SELECTED PASSAGE:
Anatomical Analysis of Cutaneous Perforator Distribution in the Forearm

Tomomi Kimura 1,, Shogo Ebisudani 1, Ikuko Osugi 1, Kiichi Inagawa 1
PMCID: PMC5682188  PMID: 29184752

Abstract

Background:

Few reports describe the distribution of cutaneous perforators from the radial and ulnar arteries in the forearm. This study aimed to map the location of the cutaneous perforators that arise directly from the radial and ulnar arteries in cadavers.

Methods:

Twenty-nine human cadaveric forearms were dissected. All radial and ulnar arteries cutaneous perforators were analyzed for total number and distribution. To define the distribution of each cutaneous perforator, the forearm was divided into 10 sections, with the sections labeled as 10%, 20%, 30%, and so on, beginning at the wrist.

TASK 1: According to the forearm perforator abstract, how many human cadaveric forearms were dissected?
TASK 2: Print everything in the forearm perforator abstract from "Twenty-nine human cadaveric" down to "at the wrist.".

RECORDS SHOWN:

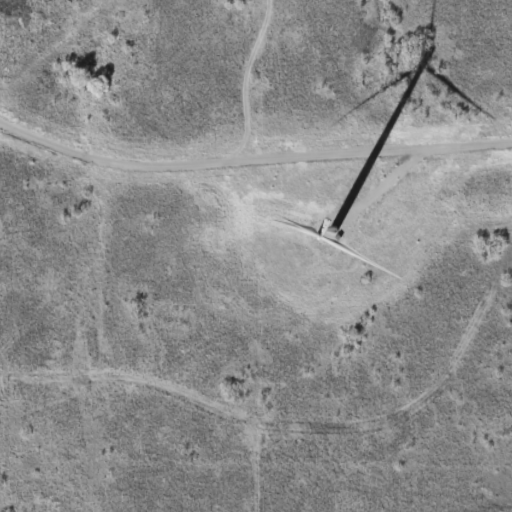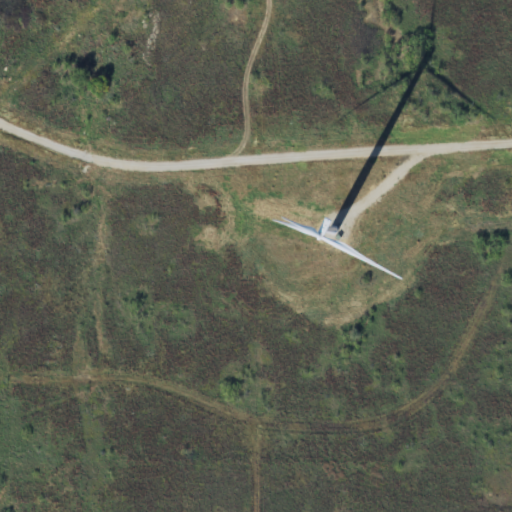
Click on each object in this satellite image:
road: (250, 157)
wind turbine: (331, 227)
road: (292, 409)
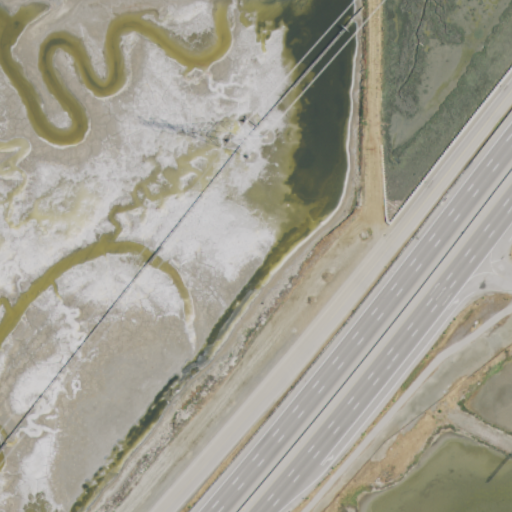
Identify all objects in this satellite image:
road: (371, 74)
power tower: (257, 143)
road: (377, 201)
road: (492, 235)
road: (492, 270)
road: (456, 279)
road: (344, 306)
road: (368, 331)
road: (374, 381)
road: (401, 403)
road: (288, 487)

ANSWER SECTION 1: Twenty-nine.

ANSWER SECTION 2:
Twenty-nine human cadaveric forearms were dissected. All radial and ulnar arteries cutaneous perforators were analyzed for total number and distribution. To define the distribution of each cutaneous perforator, the forearm was divided into 10 sections, with the sections labeled as 10%, 20%, 30%, and so on, beginning at the wrist.